DOS LIVROS LEVANTA-SE UM PÁSSARO
Recensão critica Expresso, 3 de Junho, 2017
Por José Mário Silva
Há uma estrofe que
capta muitíssimo bem o lugar do sujeito poético neste livro: “Um gajo pensa que
vai cair,/ assenta os pés em desequilíbrio,/ mas não cai, fica alia baloiçar/
de vara nas mãos,/ à procura do centro de gravidade.” Embora periclitante, o
corpo mantém-se erguido, vertical, sobrevivendo como pode às saraivadas de um
tempo que se mostra hostil. A escrita de António Ferra é a materialização desse
ato de resistência às sujeições da ordem social, à “vida amarga” e ao “ruído da
tristeza”, à vertigem do mundo digital e à ditadura do zoom que nos escrutina
até ao mais ínfimo detalhe.

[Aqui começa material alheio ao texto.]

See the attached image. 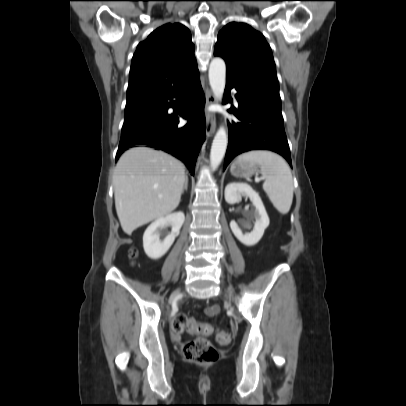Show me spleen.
<instances>
[{
	"mask_svg": "<svg viewBox=\"0 0 406 406\" xmlns=\"http://www.w3.org/2000/svg\"><path fill=\"white\" fill-rule=\"evenodd\" d=\"M239 160L255 163L260 166L263 189L273 206L281 213L287 214L293 200V177L286 161L276 153L266 150H255L241 154Z\"/></svg>",
	"mask_w": 406,
	"mask_h": 406,
	"instance_id": "3e777b00",
	"label": "spleen"
}]
</instances>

Contra aqueles que “lixaram esta merda toda”,
apoiados no “medo que ainda arde”, esta poesia defende a liberdade da
imperfeição e do passo em falso, o “sabor descalibrado” dos frutos e a “alegre
intromissão de certos bichos”. Em quase todos os poemas, ressoa a melodia
melancólica da perda. Já nada corresponde ao que foi, o “sol deixou de nascer
no sítio do costume”, as orquídeas murcham nas jarras, “os limões perderam a
acidez”. Incapaz de compreender a História, o poeta olha para dentro: “Apenas
vejo o meu pequeno pátio interior/ com um guarda-sol destruído, uma moeda de
prata/ e as mesmas cores do silêncio”. A memória é um bálsamo, quando convoca a
gasosa bebida na infância, cheia de gás e açúcar (“Quando se abria a garrafa,/
abria-se o mundo em bolhas de sol”), ou um velho amigo “com quem ia ver o fumo
dos comboios sobre o rio”. Não há, porém, sequer uma sombra de desistência,
antes vontade de colocar pauzinhos na
engrenagem e sonhos altos, como o de escalar uma montanha “com cordas de
seda fina”. A clarividência, aqui, nasce sempre de uma “clara evidência”. Como
atestam estes versos: “Afiava enxadas para cortar a neblina/ sobre searas à
mercê de químicos/l e ficava pela madrugada fora,/ de navalha na mão, / desenhando
corações atravessados/ porsetas nos troncos das árvores”.